→ **Exercise description**: Count the lines below that hold the word "util" and say how many, with no other text.

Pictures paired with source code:
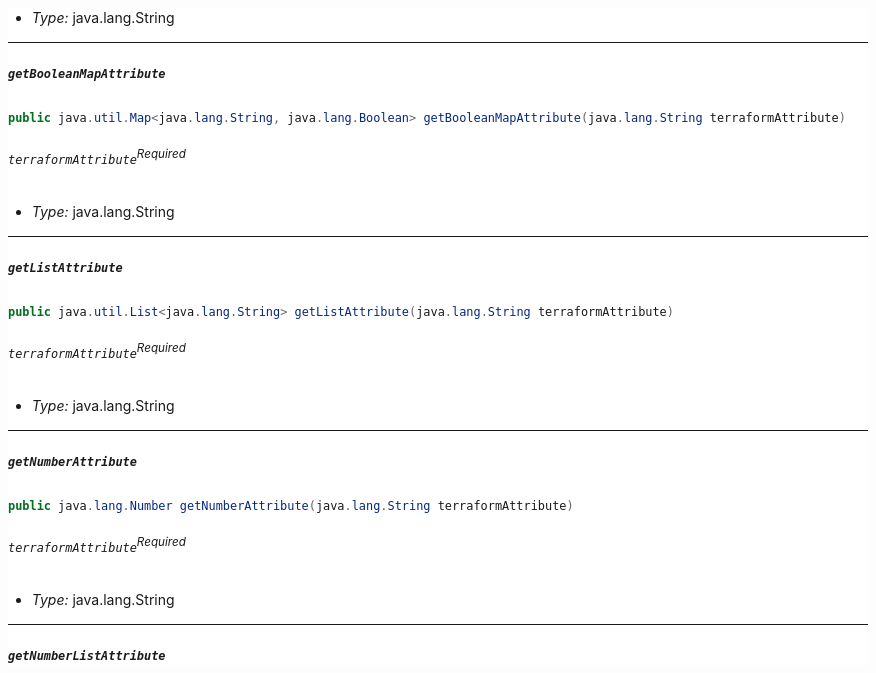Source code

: - *Type:* java.lang.String

---

##### `getBooleanMapAttribute` <a name="getBooleanMapAttribute" id="@cdktf/provider-digitalocean.databaseRedisConfig.DatabaseRedisConfig.getBooleanMapAttribute"></a>

```java
public java.util.Map<java.lang.String, java.lang.Boolean> getBooleanMapAttribute(java.lang.String terraformAttribute)
```

###### `terraformAttribute`<sup>Required</sup> <a name="terraformAttribute" id="@cdktf/provider-digitalocean.databaseRedisConfig.DatabaseRedisConfig.getBooleanMapAttribute.parameter.terraformAttribute"></a>

- *Type:* java.lang.String

---

##### `getListAttribute` <a name="getListAttribute" id="@cdktf/provider-digitalocean.databaseRedisConfig.DatabaseRedisConfig.getListAttribute"></a>

```java
public java.util.List<java.lang.String> getListAttribute(java.lang.String terraformAttribute)
```

###### `terraformAttribute`<sup>Required</sup> <a name="terraformAttribute" id="@cdktf/provider-digitalocean.databaseRedisConfig.DatabaseRedisConfig.getListAttribute.parameter.terraformAttribute"></a>

- *Type:* java.lang.String

---

##### `getNumberAttribute` <a name="getNumberAttribute" id="@cdktf/provider-digitalocean.databaseRedisConfig.DatabaseRedisConfig.getNumberAttribute"></a>

```java
public java.lang.Number getNumberAttribute(java.lang.String terraformAttribute)
```

###### `terraformAttribute`<sup>Required</sup> <a name="terraformAttribute" id="@cdktf/provider-digitalocean.databaseRedisConfig.DatabaseRedisConfig.getNumberAttribute.parameter.terraformAttribute"></a>

- *Type:* java.lang.String

---

##### `getNumberListAttribute` <a name="getNumberListAttribute" id="@cdktf/provider-digitalocean.databaseRedisConfig.DatabaseRedisConfig.getNumberListAttribute"></a>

→ **Task solution**: 2